Wall Street witnessed a winning phase in November. Hopes of smaller interest rate hikes from December, thanks to a slight decline in inflation, renewed investors’ risk-on trading. However, renewed COVID-19 outbreaks in China and the resultant lockdowns as well as a weakening global growth outlook, occasionally weighed on sentiments.
Additionally, the holiday season started on a strong note despite concerns about inflation and higher prices. Holiday spending is expected to be healthy despite inflationary challenges, with retail sales likely to grow 6-8% from the 2021 level during November and December to $942.6-$960.4 billion, per the National Retail Federation.
Overall, the S&P 500, the Dow Jones, the Nasdaq and the Russell 2000 gained 8.5%, 7.6%, 9% and 5.5%, respectively, past month (as of Dec 1, 2022). Against this backdrop, below, we highlight a few top-ranked ETFs that could be tapped for December.
ETFs in Focus iShares U.S. Insurance ETF ( IAK Quick Quote IAK - Free Report) – Zacks Rank #1
The Federal Reserve chief predicted a smaller interest rate hike in December and economic data suggested that the earlier hikes were slowing the economy as planned. “The time for moderating the pace of rate increases may come as soon as the December meeting,” Chairman Jerome Powell said lately.
Still, he cautioned that the central bank would need “substantially more evidence” of inflation declining before pausing rate hikes. This should lower short-term bond yields and increase the long-term ones, resulting in higher net interest margin and a steepening yield curve. This kind of scenario is great for financial stocks and ETFs.
iShares Core S&P Total U.S. Stock Market ETF ( ITOT Quick Quote ITOT - Free Report) – Zacks Rank #3 (Hold)

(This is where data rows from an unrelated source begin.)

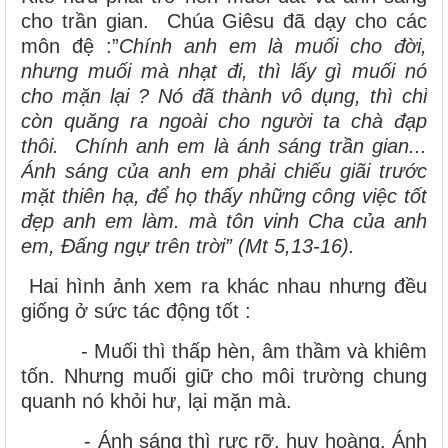
cho trần gian. Chúa Giêsu đã dạy cho các
môn đệ :”
Chính anh em là muối cho đời,
nhưng muối mà nhạt đi, thì lấy gì muối nó
cho mặn lại ? Nó đã thành vô dụng, thì chỉ
còn quăng ra ngoài cho người ta chà đạp
thôi. Chính anh em là ánh sáng trần gian...
Ánh sáng của anh em phải chiếu giãi trước
mặt thiên hạ, để họ thấy những công việc tốt
đẹp anh em làm. mà tôn vinh Cha của anh
em, Đấng ngự trên trời” (Mt 5,13-16).
Hai hình ảnh xem ra khác nhau nhưng đều
giống ở sức tác động tốt :
- Muối thì thấp hèn, âm thầm và khiêm
tốn. Nhưng muối giữ cho môi trường chung
quanh nó khỏi hư, lại mặn mà.
- Ánh sáng thì rực rỡ, huy hoàng. Ánh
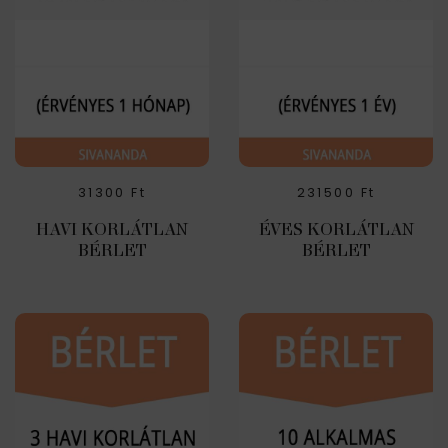
31300
Ft
231500
Ft
HAVI KORLÁTLAN
ÉVES KORLÁTLAN
BÉRLET
BÉRLET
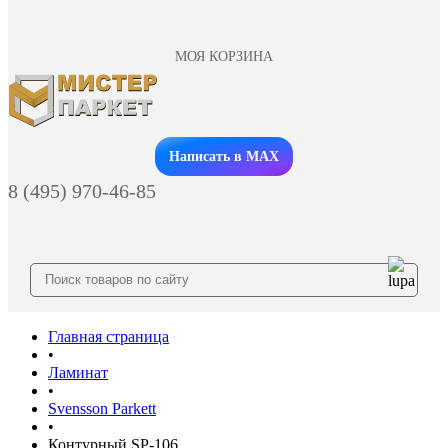
МОЯ КОРЗИНА
Заказать звонок
Написать в MAX
8 (495) 970-46-85
Главная страница
•
Ламинат
•
Svensson Parkett
•
Контурный SP-106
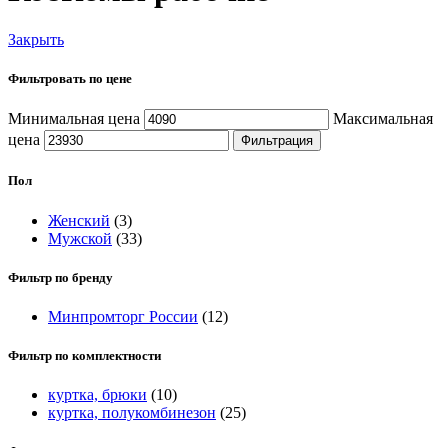
Закрыть
Фильтровать по цене
Минимальная цена
Максимальная
цена
Фильтрация
Пол
Женский
(3)
Мужской
(33)
Фильтр по бренду
Минпромторг России
(12)
Фильтр по комплектности
куртка, брюки
(10)
куртка, полукомбинезон
(25)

As bets over slower interest rate hikes strengthened, there is a high chance December will see a broader stock market rally. In any case, December remains an upbeat month for the stock market. The upbeat holiday season sales forecast, despite inflationary environment, is another plus.
Schwab U.S. Dividend Equity ETF ( SCHD Quick Quote SCHD - Free Report) – Zacks Rank #3
The underlying Dow Jones U.S. Dividend 100 Index is designed to measure the performance of high dividend-yielding stocks issued by U.S. companies that have a record of consistently paying dividends, selected for fundamental strength relative to their peers, based on financial ratios. The fund yields 3.13% annually and charges 6 bps in fees.
This fund offers both benefits — quality exposure and higher yields. In the face of a likely recession, this kind of a fund deserves a place in investors’ portfolio.
iShares U.S. Consumer Staples ETF ( IYK Quick Quote IYK - Free Report) – Zacks Rank #2 (Buy)
Many analysts are predicting a recession in 2023.Morgan Stanley’s Mike Wilson, who has an S&P 500 year-end target of 3,900 for next year, warns that corporate America is getting ready to release downward earnings revisions that will hurt stocks. Since consumer staples is a recession-proof sector, investors may count on this sector and the fund.
Global X Funds Global X Health ( BFIT Quick Quote BFIT - Free Report)
United States takes about 44.5% of the fund, followed by 14.6% weight in Japan. Forecasts suggest that the global Health & Wellness market could grow from nearly $4.2 billion in 2021 to more than $6.9 billion by 2031, per Research and Markets, June 2021,
according to Global X ETFs.
The pandemic forced many to-re-consider their fitness habits. This included a likely broadening of the market for in-home workout equipment as well as a changing of norms around apparel (e.g., popularity of “athleisure” wear). Consumer Discretionary takes about 68.8% of the fund ,while consumer staples holds about 24.5% of the fund.